There was nothing performative about our life together. It was ordinary in the most extraordinary ways.
Sometimes I would lay my head in her lap, and she’d caress my forehead. We wouldn’t say much. We didn’t need to.
It was serenity and passion coexisting. She could arouse me with a glance or soothe me into sleep with a touch.
Our intimacy never became routine. It always felt like discovery. Like poetry we were writing together, one shared breath at a time.
Even now, it’s hard to describe what that felt like. We were never out of sync. Never indifferent. If one of us smiled and the other saw it, we responded. Always. No deflection. No distance.
That, to me, is the rarest kind of love.
We didn’t need a wedding to make it real. And no institution, no system, no doctrine could define what we knew to be true:
We belonged to each other.
Memories and Dreams of Abuse
For all the serenity and safety Lynn gave me, there were still echoes from the past that hadn’t fully faded.
Memories of the abuse I experienced growing up were never far from my mind—sometimes not far enough. Even in that haven we’d created, my body remembered what it had endured. The nightmares still came.
I had been assaulted—verbally, physically, emotionally. And long after I left that home, long after I was safe, my nervous system hadn’t quite caught up. I was still having nightmares, often vivid, always jarring. They found their way into my sleep like intruders.

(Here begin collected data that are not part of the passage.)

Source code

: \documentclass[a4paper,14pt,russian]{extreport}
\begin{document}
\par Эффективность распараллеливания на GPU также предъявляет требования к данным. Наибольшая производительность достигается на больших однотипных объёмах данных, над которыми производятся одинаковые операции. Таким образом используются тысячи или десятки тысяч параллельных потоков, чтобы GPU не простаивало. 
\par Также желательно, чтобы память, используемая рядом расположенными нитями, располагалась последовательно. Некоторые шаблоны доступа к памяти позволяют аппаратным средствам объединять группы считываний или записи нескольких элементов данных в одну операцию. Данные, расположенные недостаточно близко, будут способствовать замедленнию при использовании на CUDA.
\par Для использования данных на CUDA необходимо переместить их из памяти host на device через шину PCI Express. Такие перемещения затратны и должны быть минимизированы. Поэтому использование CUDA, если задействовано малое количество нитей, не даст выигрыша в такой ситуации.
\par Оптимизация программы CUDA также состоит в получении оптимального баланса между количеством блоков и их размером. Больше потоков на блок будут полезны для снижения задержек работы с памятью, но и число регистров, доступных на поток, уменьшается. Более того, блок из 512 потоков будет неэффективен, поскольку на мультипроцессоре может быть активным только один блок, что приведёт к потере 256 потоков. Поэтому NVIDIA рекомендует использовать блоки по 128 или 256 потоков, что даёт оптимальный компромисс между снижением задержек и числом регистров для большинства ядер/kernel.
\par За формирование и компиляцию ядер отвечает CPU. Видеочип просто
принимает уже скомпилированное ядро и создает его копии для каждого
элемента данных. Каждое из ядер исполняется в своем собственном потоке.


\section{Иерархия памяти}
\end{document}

In those dreams, I was fighting back. I would lash out at my abuser—usually my mother who was the most abusive. Only in dreams would I strike out at my mother. In that strange space between waking and sleep, it felt like my fists were flying. Like I was punching the bed.
What terrified me was the thought that I might hit Lynn. That, in my sleep, I might hurt her. The fear chilled me to the core. I didn’t fully understand it, but I carried it.
I remember one night, shaken, telling her what I’d dreamed—how I was flailing, shouting, punching in the dark. Her response was immediate and calm. “You didn’t hit me,” she said. “You didn’t even move that much. You shouted, and I woke up. That’s all.”
She wasn’t afraid. Not of me. Not of the shadows in my mind.
And that reassurance—that unwavering calm—was everything. She grounded me. She reminded me that I was no longer in that place, that my body could unlearn what it had been taught by fear. She held me and comforted me. I was like a child, not literally in a fetal position but in my mind I collapsed into that position.
These nightmares stayed with me when I was 30. But Lynn stayed with me, too. Not just beside me in bed, but beside me in the deeper sense—in the places where shame and trauma used to live. She didn’t try to fix me. She didn’t flinch. She just stayed.
And in that stillness, in that love, I healed a little more each time.